Description of the task: Going through the data, count each line that has the word "items". Reply with the total and nothing more.
** Opening Material for the task block **
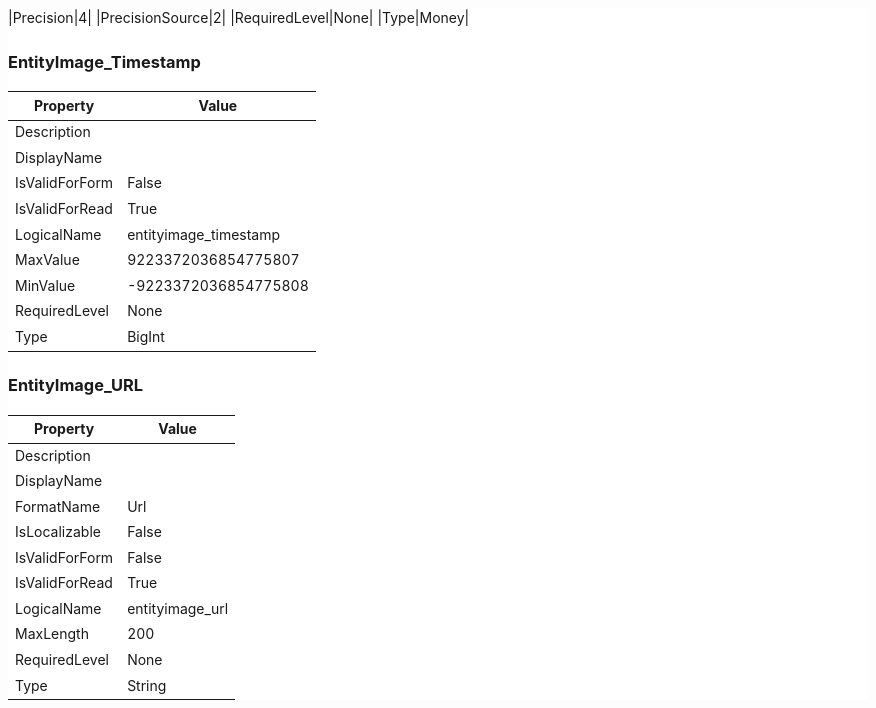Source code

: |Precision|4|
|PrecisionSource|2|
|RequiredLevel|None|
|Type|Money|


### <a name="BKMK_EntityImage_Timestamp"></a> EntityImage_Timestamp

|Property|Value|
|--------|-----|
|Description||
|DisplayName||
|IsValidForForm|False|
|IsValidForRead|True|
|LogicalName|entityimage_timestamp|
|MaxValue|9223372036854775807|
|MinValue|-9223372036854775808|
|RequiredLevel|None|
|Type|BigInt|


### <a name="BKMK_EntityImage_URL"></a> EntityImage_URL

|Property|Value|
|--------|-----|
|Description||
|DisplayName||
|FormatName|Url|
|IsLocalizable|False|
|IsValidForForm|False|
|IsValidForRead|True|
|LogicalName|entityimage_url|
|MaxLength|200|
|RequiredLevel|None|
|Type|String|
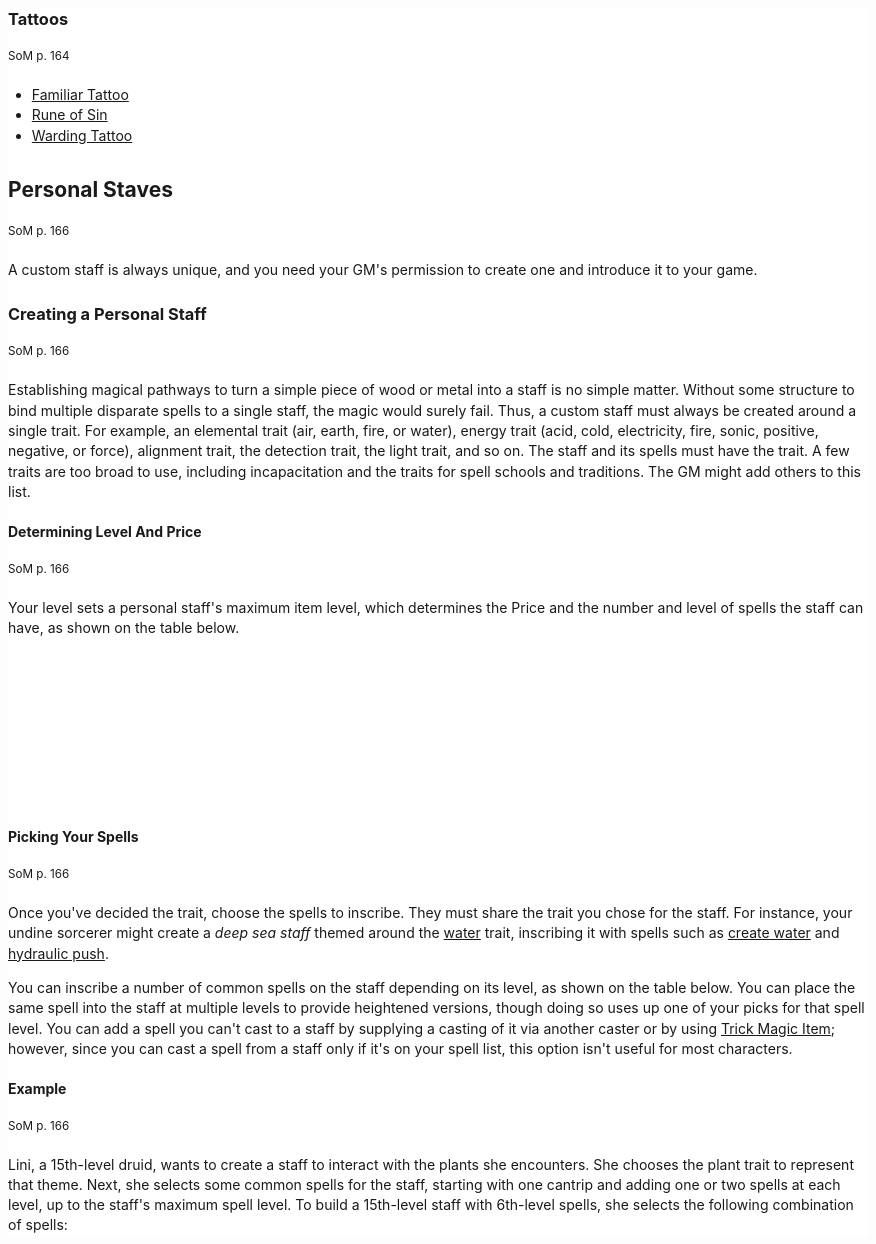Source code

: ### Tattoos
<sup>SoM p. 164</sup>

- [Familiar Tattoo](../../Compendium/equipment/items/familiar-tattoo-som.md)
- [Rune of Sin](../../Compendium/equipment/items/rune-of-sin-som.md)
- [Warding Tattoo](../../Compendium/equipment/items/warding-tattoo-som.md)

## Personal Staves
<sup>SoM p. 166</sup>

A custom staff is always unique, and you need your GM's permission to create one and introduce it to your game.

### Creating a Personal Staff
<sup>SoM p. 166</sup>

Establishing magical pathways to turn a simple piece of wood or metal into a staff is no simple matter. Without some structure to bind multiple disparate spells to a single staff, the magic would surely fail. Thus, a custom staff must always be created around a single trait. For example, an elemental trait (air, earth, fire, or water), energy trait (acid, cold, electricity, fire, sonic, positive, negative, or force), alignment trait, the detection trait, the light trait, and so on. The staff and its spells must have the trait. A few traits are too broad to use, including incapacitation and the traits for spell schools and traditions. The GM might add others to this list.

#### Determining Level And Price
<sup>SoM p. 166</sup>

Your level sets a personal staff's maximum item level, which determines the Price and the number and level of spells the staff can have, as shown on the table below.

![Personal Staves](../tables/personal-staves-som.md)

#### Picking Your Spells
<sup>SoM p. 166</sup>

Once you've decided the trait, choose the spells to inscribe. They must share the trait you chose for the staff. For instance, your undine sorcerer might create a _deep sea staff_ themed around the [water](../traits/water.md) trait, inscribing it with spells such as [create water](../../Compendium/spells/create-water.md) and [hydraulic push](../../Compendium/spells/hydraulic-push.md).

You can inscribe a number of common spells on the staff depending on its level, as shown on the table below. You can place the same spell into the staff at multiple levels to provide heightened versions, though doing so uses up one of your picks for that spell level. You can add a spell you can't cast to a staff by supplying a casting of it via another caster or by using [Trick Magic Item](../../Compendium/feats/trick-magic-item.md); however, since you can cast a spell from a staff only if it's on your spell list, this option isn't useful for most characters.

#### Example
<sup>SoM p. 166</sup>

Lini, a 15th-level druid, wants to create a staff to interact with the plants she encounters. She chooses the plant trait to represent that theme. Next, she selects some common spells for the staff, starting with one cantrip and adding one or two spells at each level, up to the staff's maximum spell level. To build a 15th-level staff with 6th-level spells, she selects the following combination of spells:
** Closing Material for the task block **
** Opening Material for the task block **
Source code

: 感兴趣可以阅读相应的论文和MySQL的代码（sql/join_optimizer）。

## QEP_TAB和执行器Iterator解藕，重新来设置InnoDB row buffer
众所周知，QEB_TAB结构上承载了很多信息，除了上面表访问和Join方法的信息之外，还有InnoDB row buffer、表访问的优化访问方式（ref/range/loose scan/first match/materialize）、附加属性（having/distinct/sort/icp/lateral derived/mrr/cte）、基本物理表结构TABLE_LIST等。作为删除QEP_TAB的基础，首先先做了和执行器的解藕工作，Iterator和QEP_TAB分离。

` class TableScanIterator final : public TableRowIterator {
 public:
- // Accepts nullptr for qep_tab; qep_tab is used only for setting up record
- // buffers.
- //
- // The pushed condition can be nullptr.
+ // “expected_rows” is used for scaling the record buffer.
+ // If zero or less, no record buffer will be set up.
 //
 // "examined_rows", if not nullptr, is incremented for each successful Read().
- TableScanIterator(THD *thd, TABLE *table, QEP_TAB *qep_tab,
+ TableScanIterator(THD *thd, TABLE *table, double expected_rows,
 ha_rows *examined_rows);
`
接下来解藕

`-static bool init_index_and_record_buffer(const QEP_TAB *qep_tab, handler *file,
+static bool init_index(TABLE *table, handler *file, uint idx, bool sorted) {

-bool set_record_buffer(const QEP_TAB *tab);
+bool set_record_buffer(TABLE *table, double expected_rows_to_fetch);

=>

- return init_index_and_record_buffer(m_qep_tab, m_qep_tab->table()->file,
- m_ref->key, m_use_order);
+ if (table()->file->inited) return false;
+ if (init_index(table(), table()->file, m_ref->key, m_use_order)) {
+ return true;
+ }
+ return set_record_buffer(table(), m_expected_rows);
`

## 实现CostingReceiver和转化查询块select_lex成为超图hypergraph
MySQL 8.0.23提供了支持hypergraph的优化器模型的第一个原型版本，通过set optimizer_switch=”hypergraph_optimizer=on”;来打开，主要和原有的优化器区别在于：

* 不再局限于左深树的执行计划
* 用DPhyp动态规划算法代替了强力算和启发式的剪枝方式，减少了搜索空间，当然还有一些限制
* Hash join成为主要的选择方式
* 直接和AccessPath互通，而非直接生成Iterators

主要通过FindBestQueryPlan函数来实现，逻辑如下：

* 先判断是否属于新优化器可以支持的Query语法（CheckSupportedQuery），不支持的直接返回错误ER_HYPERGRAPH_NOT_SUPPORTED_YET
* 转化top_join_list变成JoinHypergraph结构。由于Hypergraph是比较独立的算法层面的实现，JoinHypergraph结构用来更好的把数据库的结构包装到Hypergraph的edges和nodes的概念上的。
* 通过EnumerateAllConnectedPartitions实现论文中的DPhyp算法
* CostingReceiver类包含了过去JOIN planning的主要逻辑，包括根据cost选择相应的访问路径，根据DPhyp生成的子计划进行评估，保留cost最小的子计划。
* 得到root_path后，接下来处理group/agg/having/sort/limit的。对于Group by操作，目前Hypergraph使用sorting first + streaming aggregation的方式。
** Closing Material for the task block **
Exercise output: 3